◆ Goal 1
Reproduce verbatim the passage of the Schedule 13D/A filing starting at "(AMENDMENT NO. 8)" and ending at "Kathryn Klinedinst, Esq.".

◆ Supplied passage
+++++

CUSIP No. 848565107

                                  UNITED STATES
                       SECURITIES AND EXCHANGE COMMISSION

                             WASHINGTON, D.C. 20549

                                 SCHEDULE 13D/A

                                (AMENDMENT NO. 8)

                    UNDER THE SECURITIES EXCHANGE ACT OF 1934

                                Spire Corporation
                                (Name of Issuer)

                                  Common Stock
                         (Title of Class of Securities)

                                    848565107
                                 (CUSIP Number)

                            Kathryn Klinedinst, Esq.
                Greenberg Glusker Fields Claman & Machtinger LLP
                      1900 Avenue of the Stars, Suite 2100
                              Los Angeles, CA 90067
                                 (310) 201-7576

   (Name, Address and Telephone Number of Person Authorized to Receive Notices
                               and Communications)

                                 August 22, 2008
             (Date of Event which Requires Filing of this Statement)

If the reporting person has previously filed a statement on Schedule 13G to
report the acquisition that is the subject of this Schedule 13D, and is filing
this schedule because of Sections 240.13d-1(e), 240.13d-1(f) or 240.13d-1(g),
check the following box / /.

NOTE: Schedules filed in paper format shall include a signed original and five
copies of the schedule, including all exhibits. See Section 240.13d-7(b) for
other parties to whom copies are to be sent.

* The remainder of this cover page shall be filled out for a reporting person's
initial filing on this form with respect to the subject class of securities, and
for any subsequent amendment containing information which would alter
disclosures provided in a prior cover page.

The information required on the remainder of this cover page shall not be deemed
to be "filed" for the purpose of Section 18 of the Securities Exchange Act of
1934 ("Act") or otherwise subject to the liabilities of that section of the Act
but shall be subject to all other provisions of the Act (however, see the
Notes).



CUSIP No. 848565107


(1)      Name of Reporting Person
         S.S. or I.R.S. Identification No. of Above Person

         David Gelbaum, Trustee, The Quercus Trust

(2)      Check the Appropriate Box if a Member of a Group (See Instructions)

+++++

◆ Goal 2
Copy the lines of the entries below verbatim, starting at the line containing "catalogue / barcode: US 870348" and ending at the line containing "locality: Hassan District, Mysore, Bourdalboore", both included.

+++++

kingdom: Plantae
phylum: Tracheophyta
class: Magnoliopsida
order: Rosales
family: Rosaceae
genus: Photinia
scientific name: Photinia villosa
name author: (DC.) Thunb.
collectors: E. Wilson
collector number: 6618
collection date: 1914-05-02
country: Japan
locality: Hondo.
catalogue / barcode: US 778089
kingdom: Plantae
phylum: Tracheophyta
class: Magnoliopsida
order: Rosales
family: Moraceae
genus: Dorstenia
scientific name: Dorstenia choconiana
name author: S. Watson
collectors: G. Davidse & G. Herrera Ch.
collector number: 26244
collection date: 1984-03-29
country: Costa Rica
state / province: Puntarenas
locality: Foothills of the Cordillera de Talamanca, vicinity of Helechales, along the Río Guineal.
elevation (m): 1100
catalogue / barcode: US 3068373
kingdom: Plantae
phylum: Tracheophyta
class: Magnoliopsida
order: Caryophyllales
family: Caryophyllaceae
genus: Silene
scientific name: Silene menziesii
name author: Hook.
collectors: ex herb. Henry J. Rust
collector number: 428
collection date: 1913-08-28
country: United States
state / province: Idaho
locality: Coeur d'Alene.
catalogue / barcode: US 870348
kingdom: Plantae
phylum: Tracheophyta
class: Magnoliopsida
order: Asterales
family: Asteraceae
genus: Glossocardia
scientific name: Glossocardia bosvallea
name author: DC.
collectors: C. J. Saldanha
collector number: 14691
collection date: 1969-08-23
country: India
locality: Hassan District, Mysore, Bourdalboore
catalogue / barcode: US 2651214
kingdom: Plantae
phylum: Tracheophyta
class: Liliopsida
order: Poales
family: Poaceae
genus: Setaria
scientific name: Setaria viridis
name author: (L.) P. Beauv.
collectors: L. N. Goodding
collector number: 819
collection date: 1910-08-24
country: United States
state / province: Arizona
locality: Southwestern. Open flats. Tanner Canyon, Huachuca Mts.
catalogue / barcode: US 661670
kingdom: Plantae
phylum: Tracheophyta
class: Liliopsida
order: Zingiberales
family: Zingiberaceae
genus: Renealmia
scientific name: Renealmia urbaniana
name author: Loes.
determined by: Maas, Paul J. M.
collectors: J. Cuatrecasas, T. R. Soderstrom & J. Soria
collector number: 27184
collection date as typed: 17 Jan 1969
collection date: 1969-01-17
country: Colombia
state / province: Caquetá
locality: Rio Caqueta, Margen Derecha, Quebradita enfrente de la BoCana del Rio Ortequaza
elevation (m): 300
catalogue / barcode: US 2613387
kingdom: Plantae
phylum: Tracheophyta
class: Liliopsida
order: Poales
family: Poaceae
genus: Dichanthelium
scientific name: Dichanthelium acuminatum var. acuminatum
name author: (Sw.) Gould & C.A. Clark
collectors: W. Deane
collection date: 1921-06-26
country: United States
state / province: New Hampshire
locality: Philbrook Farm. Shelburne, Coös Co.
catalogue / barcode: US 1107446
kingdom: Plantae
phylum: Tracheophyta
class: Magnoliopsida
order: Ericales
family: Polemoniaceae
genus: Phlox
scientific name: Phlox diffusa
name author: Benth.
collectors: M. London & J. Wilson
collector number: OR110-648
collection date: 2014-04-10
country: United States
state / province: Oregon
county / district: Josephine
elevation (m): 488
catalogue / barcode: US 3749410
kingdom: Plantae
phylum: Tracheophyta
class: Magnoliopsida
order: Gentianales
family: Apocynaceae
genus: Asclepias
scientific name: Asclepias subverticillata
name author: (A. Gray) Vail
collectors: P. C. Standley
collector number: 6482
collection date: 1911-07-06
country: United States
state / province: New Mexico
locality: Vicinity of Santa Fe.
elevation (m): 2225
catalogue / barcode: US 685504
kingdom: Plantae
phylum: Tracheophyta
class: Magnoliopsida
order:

+++++

◆ Written response 1
(AMENDMENT NO. 8)

                    UNDER THE SECURITIES EXCHANGE ACT OF 1934

                                Spire Corporation
                                (Name of Issuer)

                                  Common Stock
                         (Title of Class of Securities)

                                    848565107
                                 (CUSIP Number)

                            Kathryn Klinedinst, Esq.

◆ Written response 2
catalogue / barcode: US 870348
kingdom: Plantae
phylum: Tracheophyta
class: Magnoliopsida
order: Asterales
family: Asteraceae
genus: Glossocardia
scientific name: Glossocardia bosvallea
name author: DC.
collectors: C. J. Saldanha
collector number: 14691
collection date: 1969-08-23
country: India
locality: Hassan District, Mysore, Bourdalboore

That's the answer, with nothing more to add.